> [TASK STATEMENT]: Among the entries below, count the lines holding the string "click". Respond with the number alone.

> [EXTRACTED ENTRIES]:
⟨
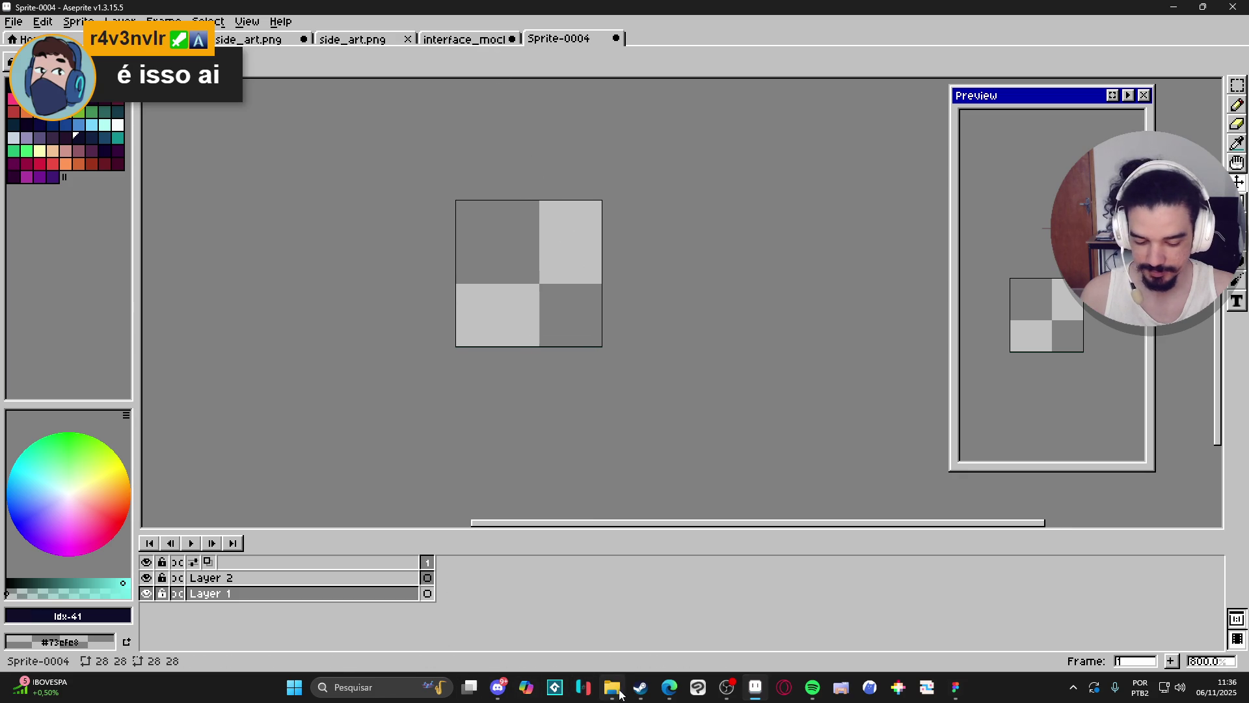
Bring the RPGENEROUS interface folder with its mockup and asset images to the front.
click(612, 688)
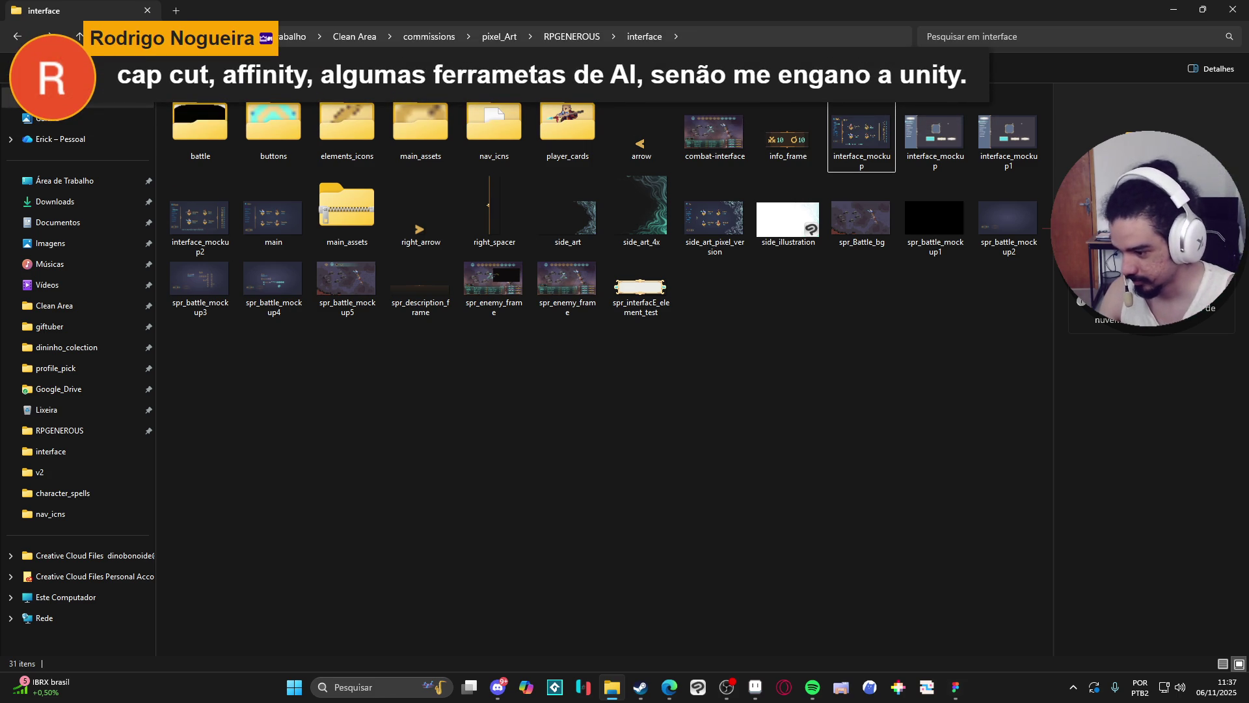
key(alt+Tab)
⟩
⟨
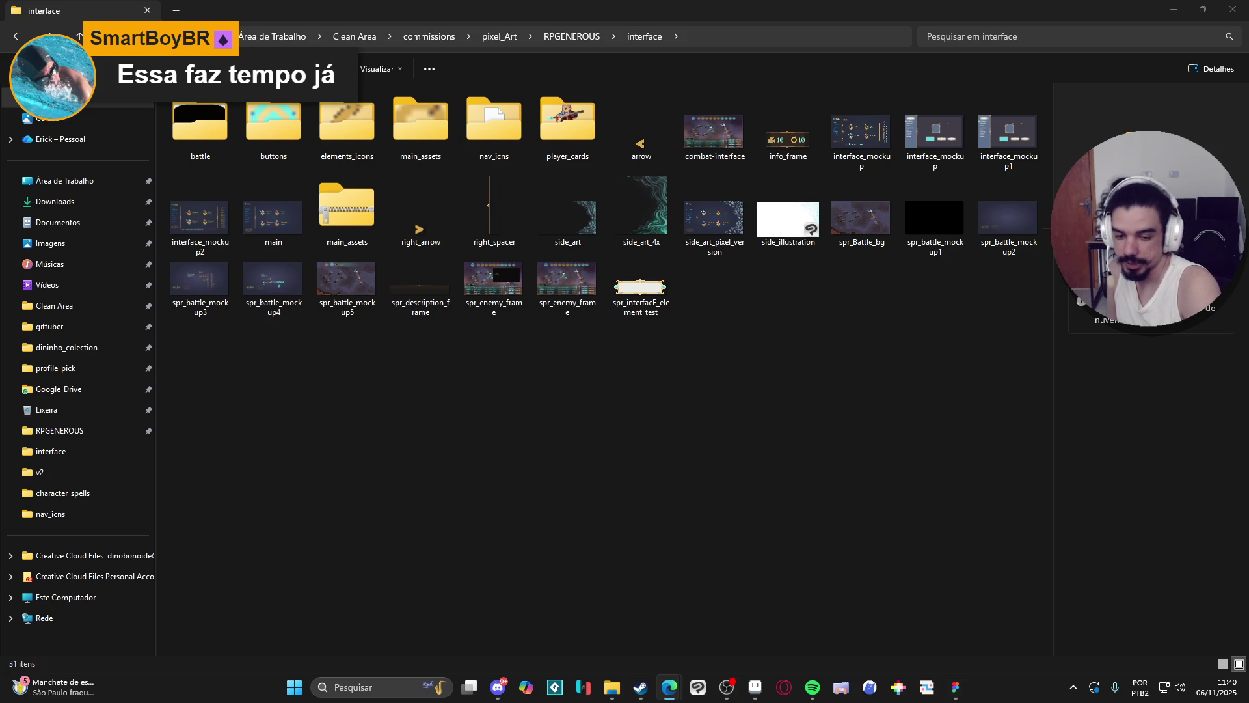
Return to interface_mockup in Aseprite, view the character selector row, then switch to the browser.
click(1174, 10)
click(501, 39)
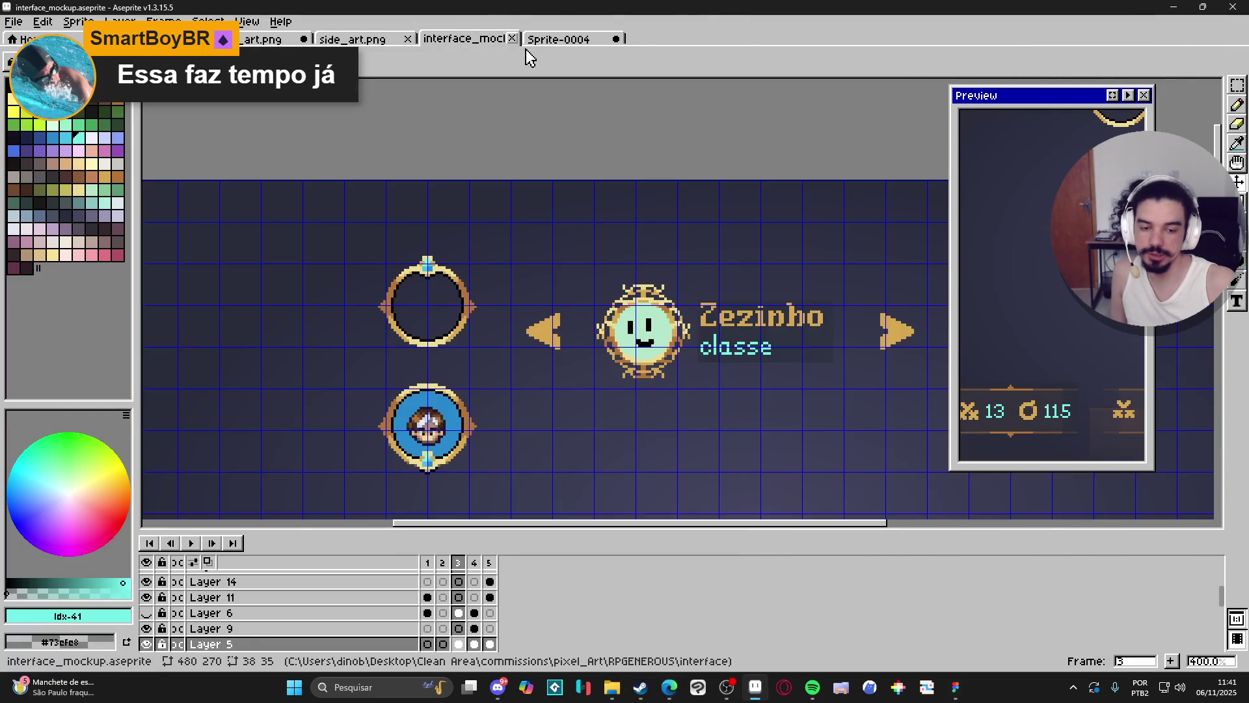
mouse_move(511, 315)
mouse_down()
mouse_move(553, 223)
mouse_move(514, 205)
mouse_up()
⟩
> [SOLUTION FOR THIS TASK]: 3